The open square is the survival rate with no risk adjustments:
The X is the predicted survival with adjustments
The solid dot is the survival probability after the methodology has been applied.
- If the solid dot is red it means survival is worse than expected
- If the solid dot is black it means that it is within limits
- If the solid dot is green it means that there is significantly higher survival than expected
There is a lot of information on these plots, but the takeaway message is that if the solid black line crosses the dashed vertical line then the survival rate for the surgeon/unit is within expectations and that there is no reason for any concern.
A more detailed explanation about these graphs and methodology can be found here: Graph Explanations
Data for period April 2015 – March 2018.
Risk Adjusted In-Hospital Survival Rate
Data For Period April 2015 – March 2018
Risk Adjusted In-Hospital Survival Rate
The Lung Cancer Clinical Outcomes Publication or LCCOP 2017 (2015 data).
LCCOP is a compulsory audit of surgery for lung cancer in NHS hospitals in England. It does not cover SCTS units in the devolved nations or Ireland.
Four outcomes are reported. These are the percentage of patients alive at 30, 90 days and one year after surgery, and the median length of stay before and after a lung cancer operation in this Trust. Survival data are adjusted to take into account some of the characteristics for the patient population being treated.
Beside these numbers are the combined figures for all Trusts in England that undertake lung cancer surgery within the NHS. We have also shown the resection rates for the Trusts who usually referred all or some of their patients to this surgical centre. The resection rate is the number of patients having lung cancer surgery, divided by the total number of lung cancer patients diagnosed by that hospital that year.
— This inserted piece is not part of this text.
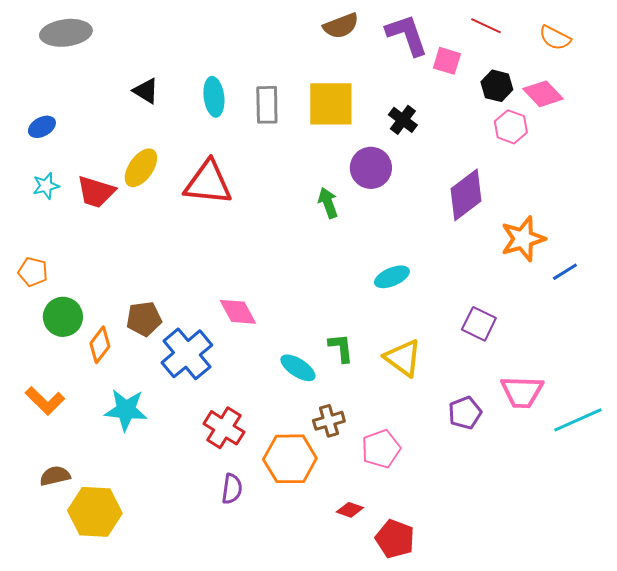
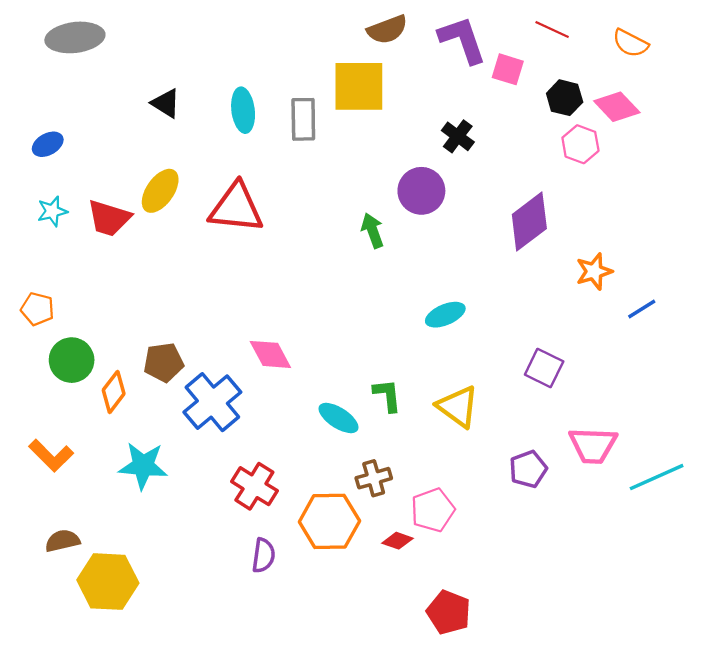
yellow square: (331, 104) -> (359, 86), moved
orange star: (523, 239) -> (594, 271), size x0.7
red diamond: (350, 510) -> (398, 541), moved

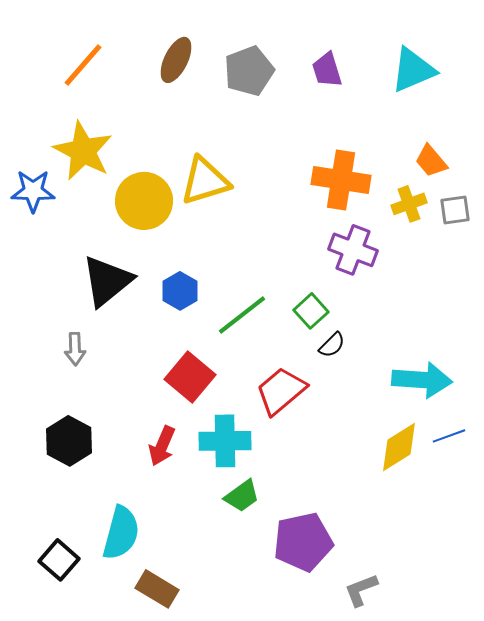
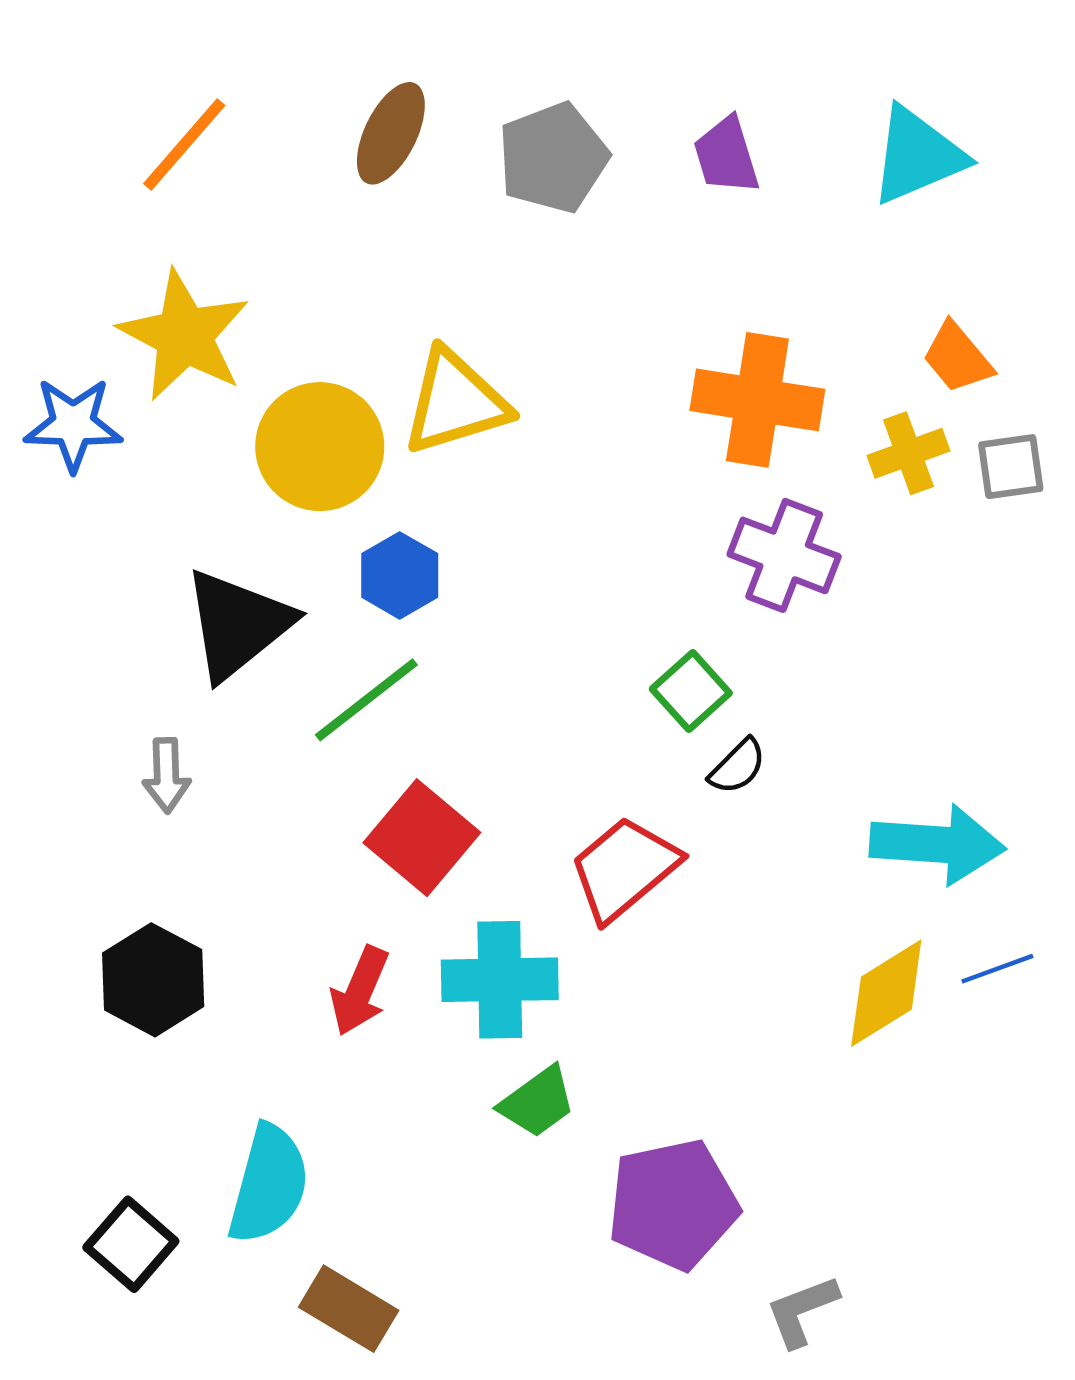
blue hexagon: (180, 291) -> (400, 575), moved
green line: (242, 315) -> (366, 700), moved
Surgeons operating in this hospital
|Number of lung cancer operations|
|Majewski Andrzej Maciej||72|
|Duffy John Peter||13|
Other thoracic surgery undertaken by this team
Thoracic surgery units also undertake surgery for other cancers within the chest such as thymoma or mesothelioma, collapsed lungs known as pneumothorax, major infections and to biopsy suspicious areas, among other surgery. The SCTS collects data on these other operations in the thoracic registry. Some data for this hospital for the 2016-17 audit year* is given below;
Data from the 2016-17 SCTS thoracic registry
|Total thoracic surgery excluding endoscopy all case (excluding endoscopy)||750|
|Did this hospital perform radical surgery for mesothelioma in 2015-16?||yes|
|Did this hospital perform chest wall deformity (pectus) surgery in 2015-16?||yes|
*note that the thoracic registry reports in financial years (1st April-31st March), while the LCCOP audit reports in calendar year.